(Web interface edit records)
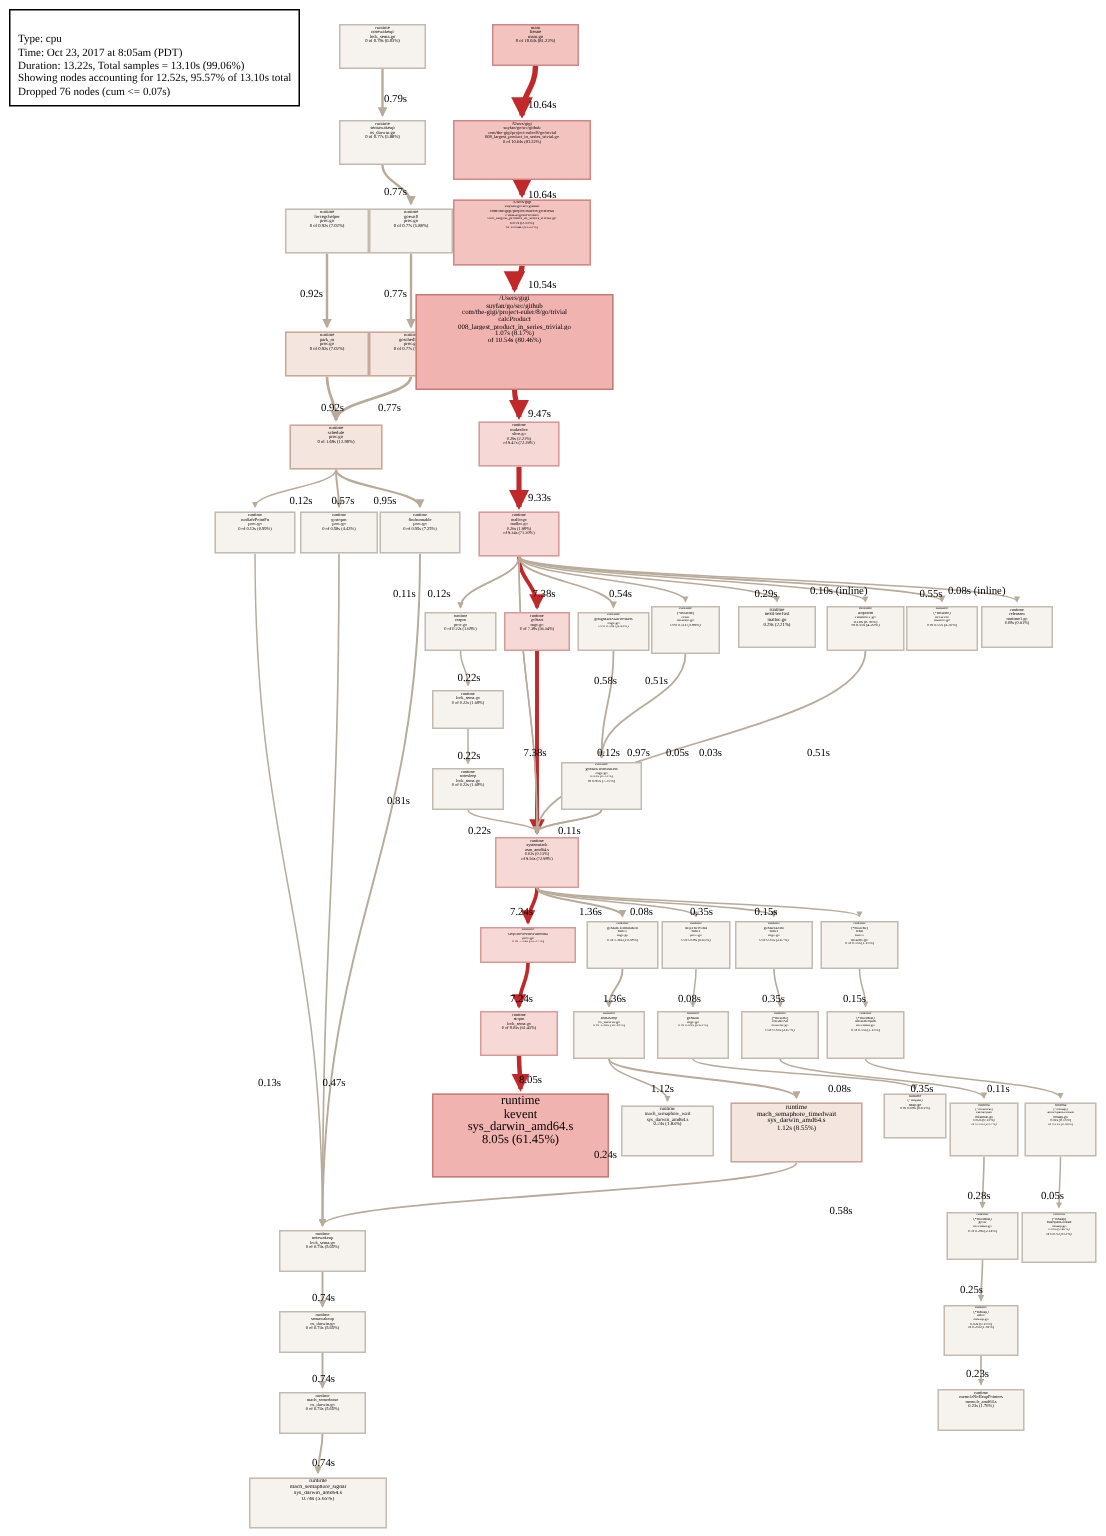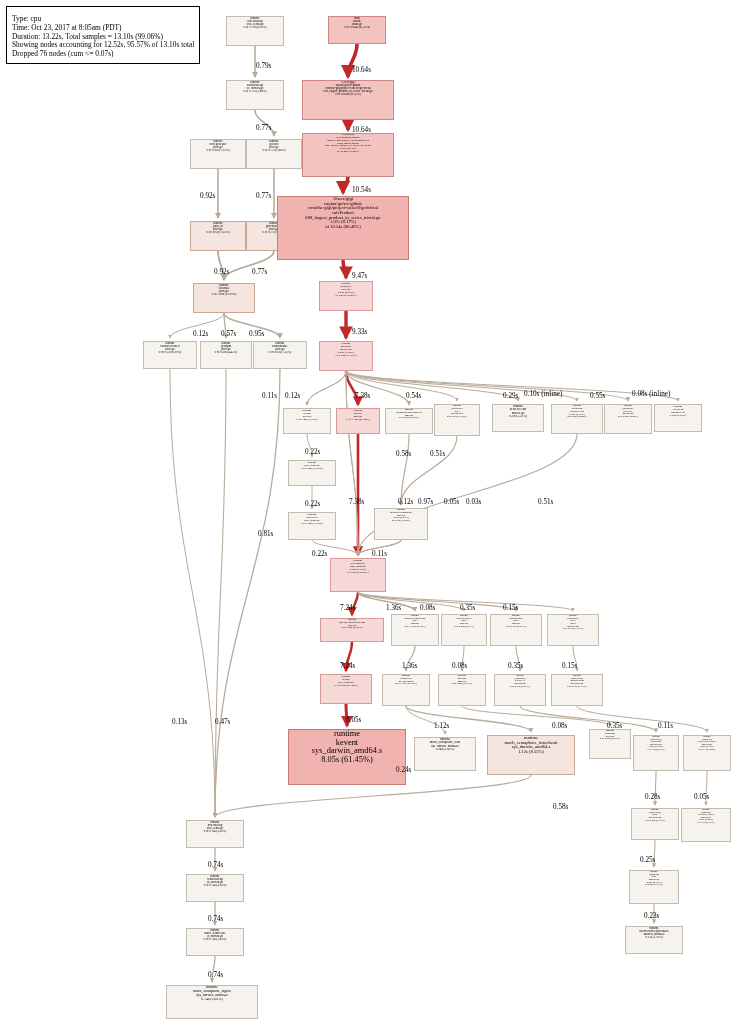--- a/index.html
+++ b/index.html
@@ -16,7 +16,7 @@
   .legend{
     position:absolute;left:6px;top:6px;
     border:1px solid #000;background:#fff;
-    padding:8px 5px 4px 5px;
+    padding:15px 5px 4px 5px;
     font-size:7.4px;line-height:8.8px;white-space:nowrap;
   }
   .legend div{letter-spacing:0px;}

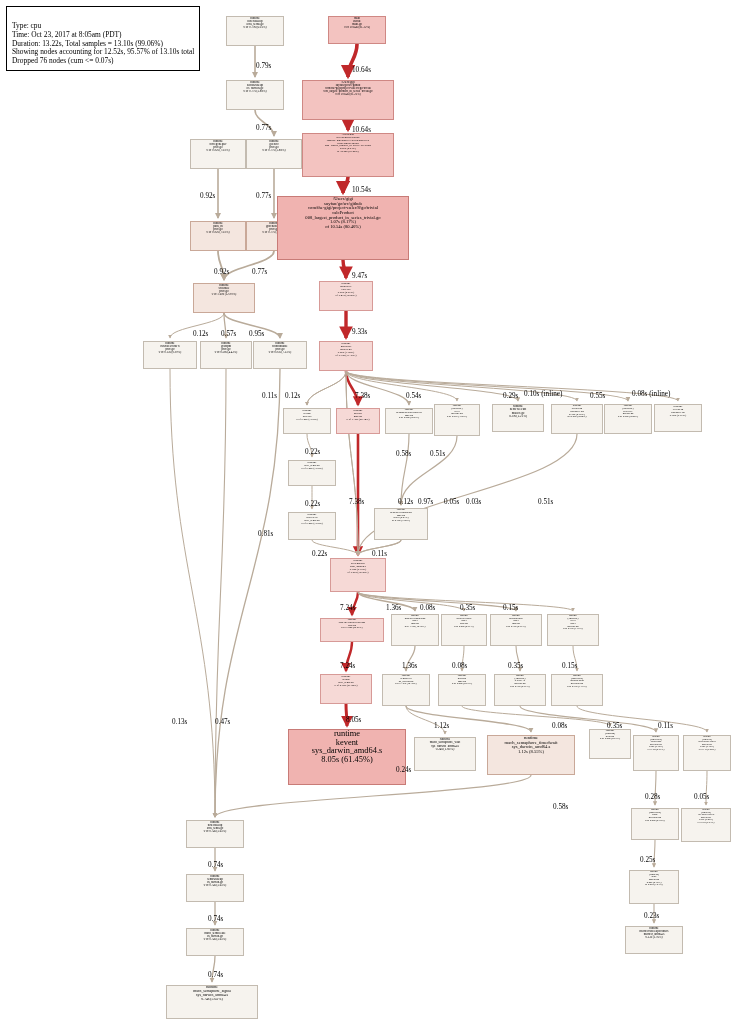--- a/index.html
+++ b/index.html
@@ -497,7 +497,7 @@
       <div class="elabel" style="left: 285px; top: 392px;">0.12s</div>
       <div class="elabel" style="left: 406px; top: 392px;">0.54s</div>
       <div class="elabel" style="left: 503px; top: 392px;">0.29s</div>
-      <div class="elabel" style="left: 524px; top: 390px; text-align: right;">0.10s (inline)</div>
+      <div class="elabel" style="left: 540px; top: 390px; text-align: right;">0.10s (inline)</div>
       <div class="elabel" style="left: 590px; top: 392px;">0.55s</div>
       <div class="elabel" style="left: 632px; top: 390px;">0.08s (inline)</div>
       <div class="elabel" style="left: 305px; top: 448px;">0.22s</div>

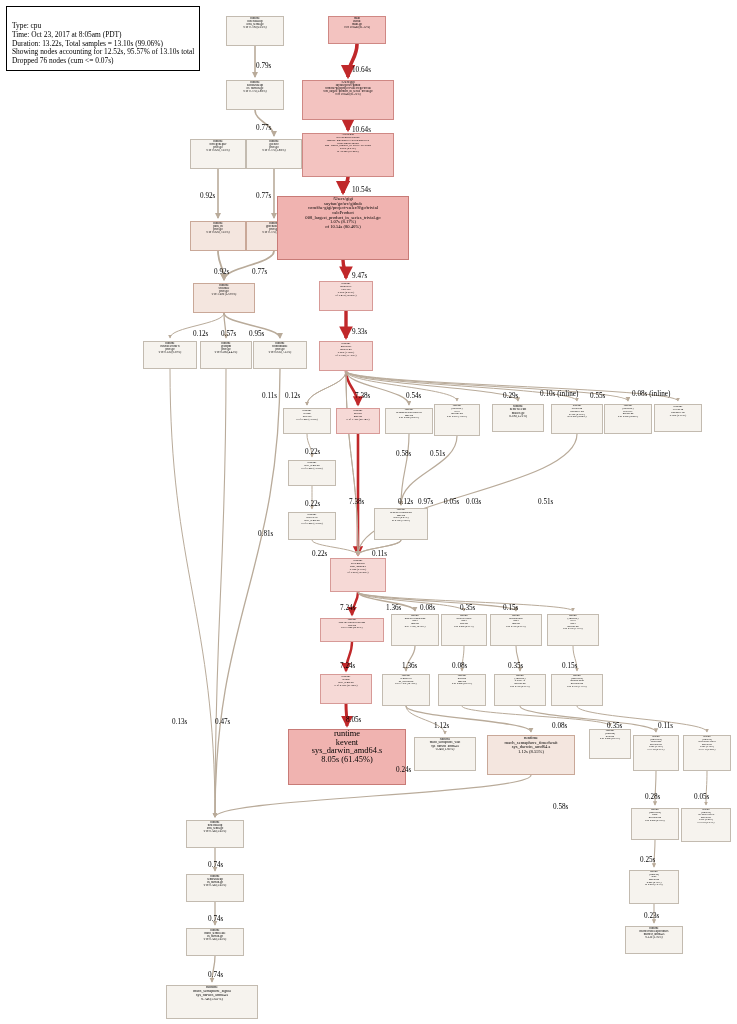--- a/index.html
+++ b/index.html
@@ -498,7 +498,7 @@
       <div class="elabel" style="left: 406px; top: 392px;">0.54s</div>
       <div class="elabel" style="left: 503px; top: 392px;">0.29s</div>
       <div class="elabel" style="left: 540px; top: 390px; text-align: right;">0.10s (inline)</div>
-      <div class="elabel" style="left: 590px; top: 392px;">0.55s</div>
+      <div class="elabel" style="left: 613px; top: 392px;">0.55s</div>
       <div class="elabel" style="left: 632px; top: 390px;">0.08s (inline)</div>
       <div class="elabel" style="left: 305px; top: 448px;">0.22s</div>
       <div class="elabel" style="left: 305px; top: 500px;">0.22s</div>

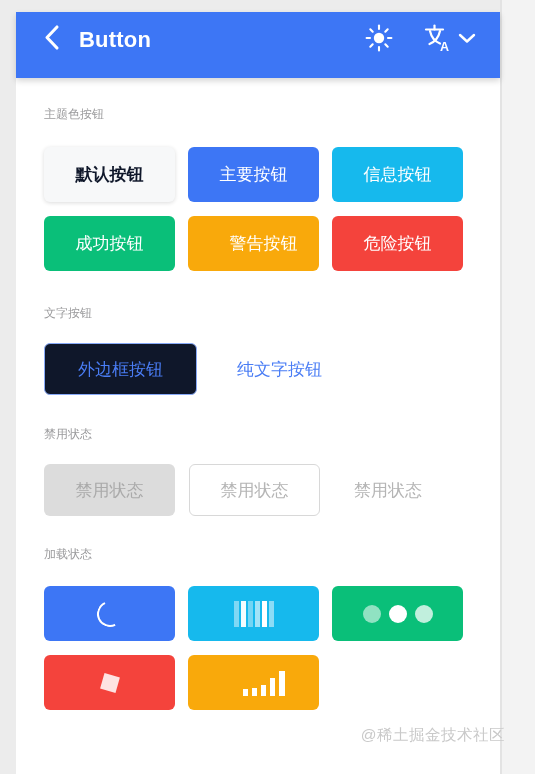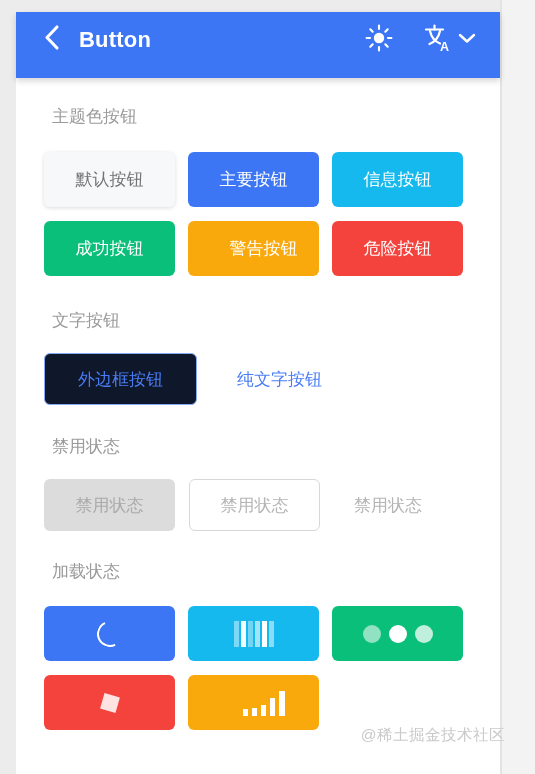--- a/index.html
+++ b/index.html
@@ -106,9 +106,9 @@
 
   .section-title {
     color: #9a9a9c;
-    font-size: 17px;
+    font-size: 12px;
     font-weight: normal;
-    margin-left: 36px;
+    margin-left: 28px;
     line-height: 1;
   }
 

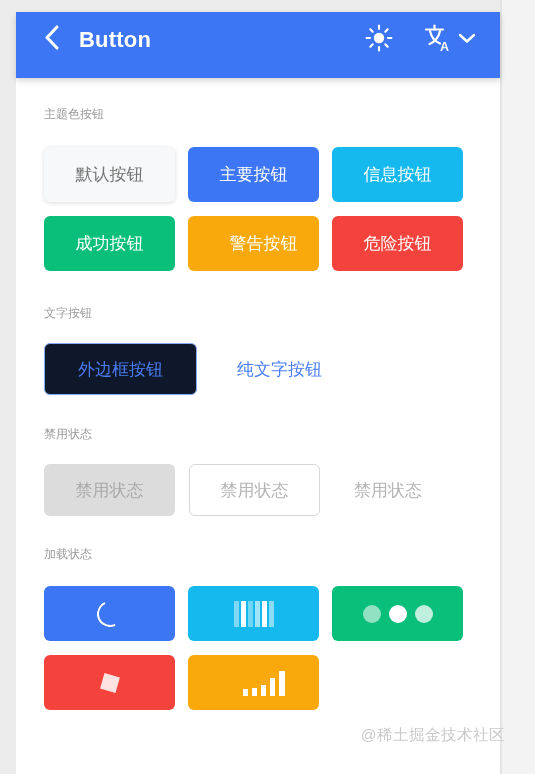--- a/index.html
+++ b/index.html
@@ -142,8 +142,9 @@
 
   .btn-default {
     background: #f7f8f9;
-    color: #737373;
+    color: #0f172a;
     box-shadow: 0 1px 4px rgba(0,0,0,0.14);
+    font-weight: bold;
   }
   .btn-primary { background: #3d76f5; }
   .btn-info    { background: #16b9ed; }

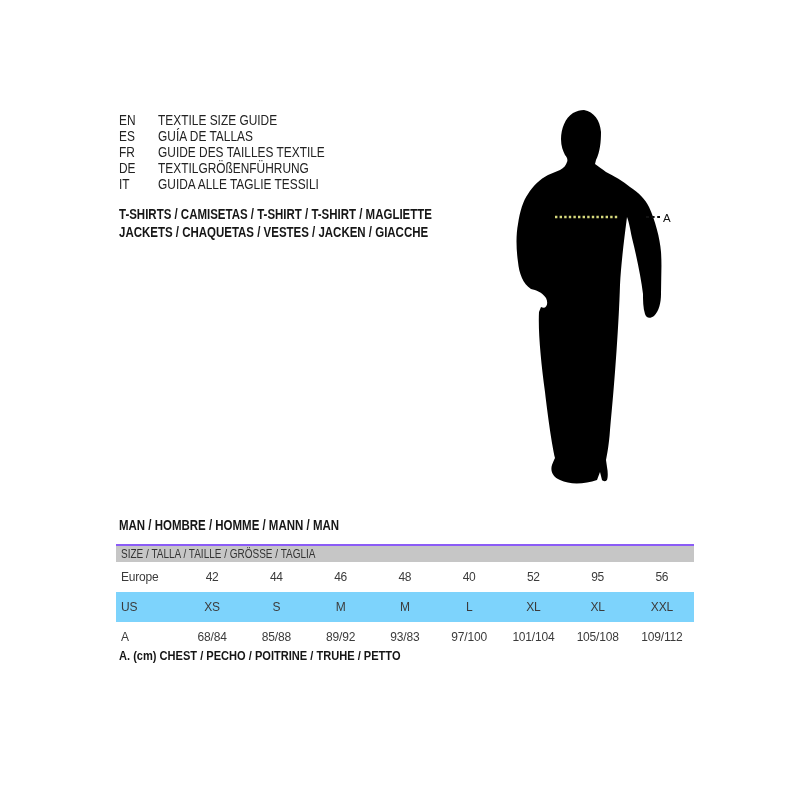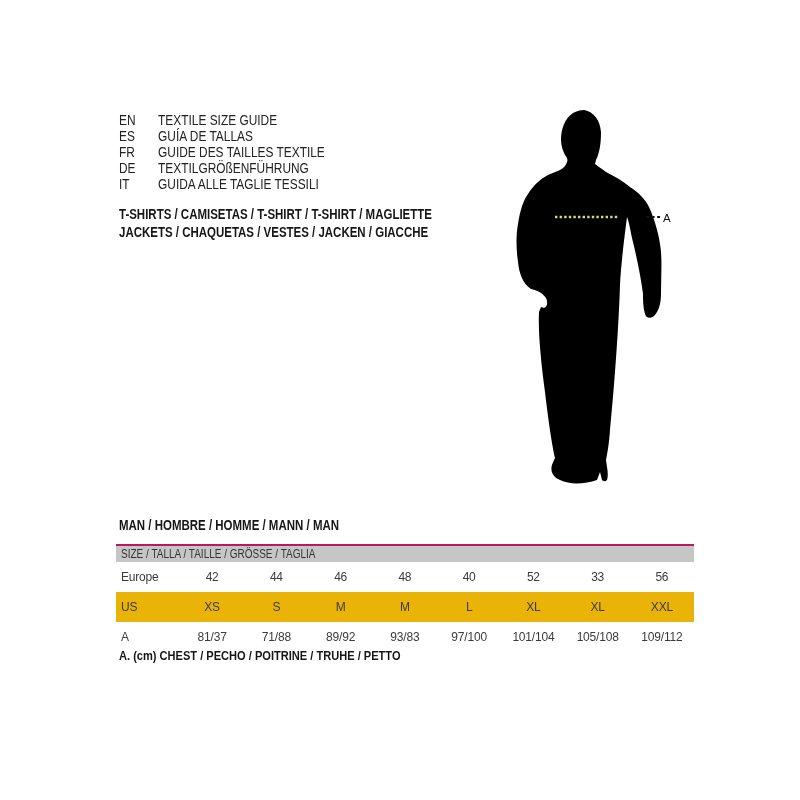--- a/index.html
+++ b/index.html
@@ -22,7 +22,7 @@
   
   table.size-table{position:absolute;left:116px;top:544px;width:578px;border-collapse:collapse;
     table-layout:fixed;color:#3b3b3b;}
-  table.size-table th{background:#c6c6c6;border-top:2px solid #be185d;text-align:left;
+  table.size-table th{background:#c6c6c6;border-top:2px solid #8b5cf6;text-align:left;
     font-weight:normal;font-size:12.5px;color:#333;height:14px;padding:1px 3px 1px 5px;}
   table.size-table th .condense{display:inline-block;transform:scaleX(0.8);transform-origin:left center;white-space:nowrap;}
   table.size-table td{height:30px;padding:0;text-align:center;font-size:12px;letter-spacing:-0.2px;}

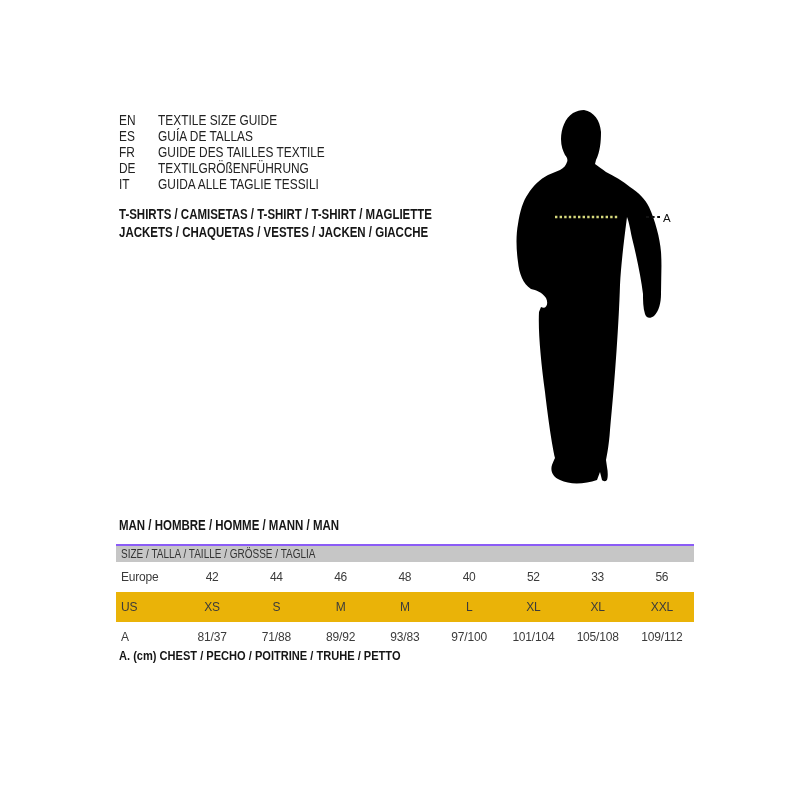--- a/index.html
+++ b/index.html
@@ -139,7 +139,7 @@
       <td>48</td>
       <td>40</td>
       <td>52</td>
-      <td>33</td>
+      <td>95</td>
       <td>56</td>
     </tr>
     <tr class="shaded">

Your task: All the lines above must be written out exactly, without a single picture.

Answer box:
--- a/index.html
+++ b/index.html
@@ -16,7 +16,7 @@
   .legend{
     position:absolute;left:6px;top:6px;
     border:1px solid #000;background:#fff;
-    padding:8px 5px 4px 5px;
+    padding:15px 5px 4px 5px;
     font-size:7.4px;line-height:8.8px;white-space:nowrap;
   }
   .legend div{letter-spacing:0px;}

--- a/index.html
+++ b/index.html
@@ -497,7 +497,7 @@
       <div class="elabel" style="left: 285px; top: 392px;">0.12s</div>
       <div class="elabel" style="left: 406px; top: 392px;">0.54s</div>
       <div class="elabel" style="left: 503px; top: 392px;">0.29s</div>
-      <div class="elabel" style="left: 524px; top: 390px; text-align: right;">0.10s (inline)</div>
+      <div class="elabel" style="left: 540px; top: 390px; text-align: right;">0.10s (inline)</div>
       <div class="elabel" style="left: 590px; top: 392px;">0.55s</div>
       <div class="elabel" style="left: 632px; top: 390px;">0.08s (inline)</div>
       <div class="elabel" style="left: 305px; top: 448px;">0.22s</div>

--- a/index.html
+++ b/index.html
@@ -498,7 +498,7 @@
       <div class="elabel" style="left: 406px; top: 392px;">0.54s</div>
       <div class="elabel" style="left: 503px; top: 392px;">0.29s</div>
       <div class="elabel" style="left: 540px; top: 390px; text-align: right;">0.10s (inline)</div>
-      <div class="elabel" style="left: 590px; top: 392px;">0.55s</div>
+      <div class="elabel" style="left: 613px; top: 392px;">0.55s</div>
       <div class="elabel" style="left: 632px; top: 390px;">0.08s (inline)</div>
       <div class="elabel" style="left: 305px; top: 448px;">0.22s</div>
       <div class="elabel" style="left: 305px; top: 500px;">0.22s</div>

--- a/index.html
+++ b/index.html
@@ -106,9 +106,9 @@
 
   .section-title {
     color: #9a9a9c;
-    font-size: 17px;
+    font-size: 12px;
     font-weight: normal;
-    margin-left: 36px;
+    margin-left: 28px;
     line-height: 1;
   }
 

--- a/index.html
+++ b/index.html
@@ -142,8 +142,9 @@
 
   .btn-default {
     background: #f7f8f9;
-    color: #737373;
+    color: #0f172a;
     box-shadow: 0 1px 4px rgba(0,0,0,0.14);
+    font-weight: bold;
   }
   .btn-primary { background: #3d76f5; }
   .btn-info    { background: #16b9ed; }

--- a/index.html
+++ b/index.html
@@ -22,7 +22,7 @@
   
   table.size-table{position:absolute;left:116px;top:544px;width:578px;border-collapse:collapse;
     table-layout:fixed;color:#3b3b3b;}
-  table.size-table th{background:#c6c6c6;border-top:2px solid #be185d;text-align:left;
+  table.size-table th{background:#c6c6c6;border-top:2px solid #8b5cf6;text-align:left;
     font-weight:normal;font-size:12.5px;color:#333;height:14px;padding:1px 3px 1px 5px;}
   table.size-table th .condense{display:inline-block;transform:scaleX(0.8);transform-origin:left center;white-space:nowrap;}
   table.size-table td{height:30px;padding:0;text-align:center;font-size:12px;letter-spacing:-0.2px;}

--- a/index.html
+++ b/index.html
@@ -139,7 +139,7 @@
       <td>48</td>
       <td>40</td>
       <td>52</td>
-      <td>33</td>
+      <td>95</td>
       <td>56</td>
     </tr>
     <tr class="shaded">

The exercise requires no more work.